Despite the specificity of the detail, however, Theophrastus’s characters do not belong only to ancient Greece. When he summarizes the ungenerous person as “the sort who, if he wins the tragedy competition, dedicates to Dionysus a strip of wood with only his own name written on it,” even readers unacquainted with this practice can guess readily enough what it means. Many of Theophrastus’s characters are universal types.

In his approach to the work, Theophrastus uses a theory of personality predicated on the belief that traits may be isolated and separately studied. He inherited from Aristotle the idea that badness of character resulted from excess or extremes. Excellence of character—what we would call virtue— required moderating or balancing between the extremes. While Theophrastus’s characters borrow from Aristotle’s Ethics, at least in their examples of vice, he also incorporates elements of comedy and satire perfected by the dramatists, for example aristophanes. menander’s style of New Comedy owes much to the philosophy of character contained in Theophrastus. After Theophrastus, character writing was often imitated, most successfully by seneca and plutarch. The works of Horace, martial, juvenal, and lucian all demonstrate their knowledge of the Characters.

The several existing copies of the manuscript, in various stages of decay, owe their survival to the frequency with which the work was anthologized in manuals of rhetorical instruction. The character sketch was a rhetorical exercise recommended by cicero and quintilian as a way of developing writing skill as well as providing an understanding of human nature. Medieval writers borrowed the technique of a gallery of personality portraits; the most notable examples are the Prologue to The Canterbury Tales by Geoffrey Chaucer, the catalog of the Seven Sins in Piers Plowman by William Langland, and Ship of Fools by Sebastian Brandt. The 1592 edition of Characters by Issac Casaubon inspired renewed attention to the character sketch.
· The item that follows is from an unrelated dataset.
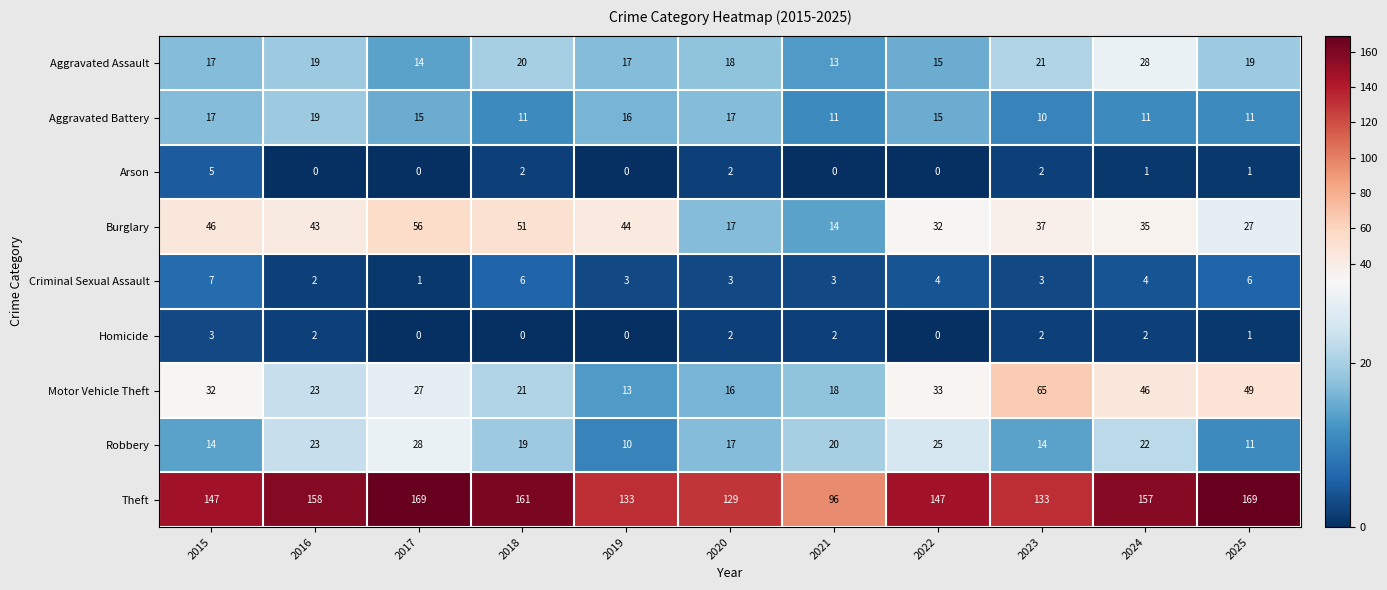

Which category has the lowest value in the Burglary series?

2021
Renaissance writers showed a keen interest in the literature and ideals of the ancient Greeks, among them Francois Rabelais, Miguel de Cervantes, Desiderius Erasmus, Michel de Montaigne, and Ben Jonson. Several writers of the 17th century attempted their own series of characters modeled after Theophrastus, most notably Jean de La Bruyere, who translated Theophrastus and then continued with his own updated character sketches. Though the technique of the literary “portrait” belonged to the 17th and 18th centuries, the art of describing characters through descriptions of manners and behaviors was adapted by 19th-century novelists from Charles Dickens to George Eliot. In many ways, therefore, the technique of characterization used in the modern-day novel can be dated all the way back to the height of ancient Greece and the work of Theophrastus.

English Versions of Works by Theophrastus

Theophrastus: Characters. Edited James Diggle et al. New York: Cambridge University Press, 2004.

Theophrastus: Enquiry Into Plants. Translated by Arthur F. Hort. Cambridge, Mass.: Harvard University Press, 1989.

Works about Theophrastus

Baltussen, Han. Theophrastus Against the Presocratics and Plato. Boston: Brill Academic , 2000.

Huby, Pamela and William W. Fortenbraugh. Theophrastus ofEresus: Sources for his Life, Writings, Thought and Influence. Boston: Brill Academic Publishers, 1999.

Van Ophuijsen, Johannes M. and Marlein Van Raalte, eds. Theophrastus: Reappraising the Sources. Somerset, N.J.: Transaction Publications, 1998.